**GIVEN INSTRUCTION 1**
In the page on counting numbers with 0 as a digit below, list every example input value of n together with the output given for it.
**GIVEN INSTRUCTION 2**
From the page on counting numbers with 0 as a digit below, copy word for word the part from "Input: n = 107" to "120, ..150.".

**SUPPLIED PASSAGE**
Count numbers having 0 as a digit

Count how many integers from 1 to N contains 0’s as a digit.

Examples:

Input:  n = 9
Output: 0

Input: n = 107
Output: 17
The numbers having 0 are 10, 20,..90, 100, 101..107

Input: n = 155
Output: 24
The numbers having 0 are 10, 20,..90, 100, 101..110,
120, ..150.

The idea is to traverse all numbers from 1 to n. For every traversed number, traverse through its digits, if any digit is 0, increment count. Below is the implementation of the above idea :

C++

// C++ program to count numbers from 1 to n with 
// 0 as a digit 
#include<bits/stdc++.h> 
using namespace std; 
  
// Returns 1 if x has 0, else 0 
int has0(int x) 
{ 
    // Traverse througn all digits of 
    // x to check if it has 0. 
    while (x) 
    { 
        // If current digit is 0, return true 
        if (x % 10 == 0) 
          return 1; 
  
        x /= 10; 
    } 
  
    return 0; 
} 
  
// Returns count of numbers from 1 to n with 0 as digit 
int getCount(int n)

**SUPPLIED ENTRIES**
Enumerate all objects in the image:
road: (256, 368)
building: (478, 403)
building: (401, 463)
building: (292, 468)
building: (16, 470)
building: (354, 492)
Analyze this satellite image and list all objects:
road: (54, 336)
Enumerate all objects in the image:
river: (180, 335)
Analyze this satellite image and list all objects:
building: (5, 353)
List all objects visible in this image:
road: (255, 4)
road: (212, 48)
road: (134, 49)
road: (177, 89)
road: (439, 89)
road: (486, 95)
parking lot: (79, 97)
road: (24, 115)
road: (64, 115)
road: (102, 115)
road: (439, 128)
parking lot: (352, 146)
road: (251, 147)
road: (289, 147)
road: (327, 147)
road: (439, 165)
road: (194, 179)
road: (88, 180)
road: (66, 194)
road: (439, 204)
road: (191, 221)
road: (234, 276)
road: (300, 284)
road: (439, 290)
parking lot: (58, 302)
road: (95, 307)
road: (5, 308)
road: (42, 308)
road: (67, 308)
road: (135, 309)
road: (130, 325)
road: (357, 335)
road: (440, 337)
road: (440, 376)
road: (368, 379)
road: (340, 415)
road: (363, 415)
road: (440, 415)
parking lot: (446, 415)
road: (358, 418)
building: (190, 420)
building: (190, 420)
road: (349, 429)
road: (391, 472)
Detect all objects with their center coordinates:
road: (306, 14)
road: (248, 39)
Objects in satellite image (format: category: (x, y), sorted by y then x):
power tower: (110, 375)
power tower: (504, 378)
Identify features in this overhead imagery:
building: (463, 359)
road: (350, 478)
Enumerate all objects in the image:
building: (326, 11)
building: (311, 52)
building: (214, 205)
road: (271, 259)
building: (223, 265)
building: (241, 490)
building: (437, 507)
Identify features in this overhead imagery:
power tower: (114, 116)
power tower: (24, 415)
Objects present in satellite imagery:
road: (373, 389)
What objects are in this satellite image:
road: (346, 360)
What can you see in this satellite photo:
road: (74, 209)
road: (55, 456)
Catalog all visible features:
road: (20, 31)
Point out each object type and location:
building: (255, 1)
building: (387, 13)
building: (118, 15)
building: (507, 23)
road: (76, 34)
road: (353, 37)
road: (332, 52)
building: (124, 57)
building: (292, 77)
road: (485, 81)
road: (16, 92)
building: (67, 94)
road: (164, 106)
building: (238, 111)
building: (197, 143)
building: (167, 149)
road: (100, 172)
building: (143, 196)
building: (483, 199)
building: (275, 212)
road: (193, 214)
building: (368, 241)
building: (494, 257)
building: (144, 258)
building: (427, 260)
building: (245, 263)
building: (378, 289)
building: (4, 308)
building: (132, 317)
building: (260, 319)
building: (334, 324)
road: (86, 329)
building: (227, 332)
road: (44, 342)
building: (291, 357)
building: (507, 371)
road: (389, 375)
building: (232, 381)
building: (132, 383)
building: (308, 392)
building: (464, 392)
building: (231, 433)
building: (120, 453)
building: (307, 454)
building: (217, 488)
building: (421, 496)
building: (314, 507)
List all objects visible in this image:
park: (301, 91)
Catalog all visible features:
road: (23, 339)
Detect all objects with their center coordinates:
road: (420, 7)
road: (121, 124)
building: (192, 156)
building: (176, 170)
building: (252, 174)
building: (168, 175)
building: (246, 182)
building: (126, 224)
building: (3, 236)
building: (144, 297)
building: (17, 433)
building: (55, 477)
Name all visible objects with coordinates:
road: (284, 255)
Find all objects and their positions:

**RESULT 1**
n = 9, output 0
n = 107, output 17
n = 155, output 24

**RESULT 2**
Input: n = 107
Output: 17
The numbers having 0 are 10, 20,..90, 100, 101..107

Input: n = 155
Output: 24
The numbers having 0 are 10, 20,..90, 100, 101..110,
120, ..150.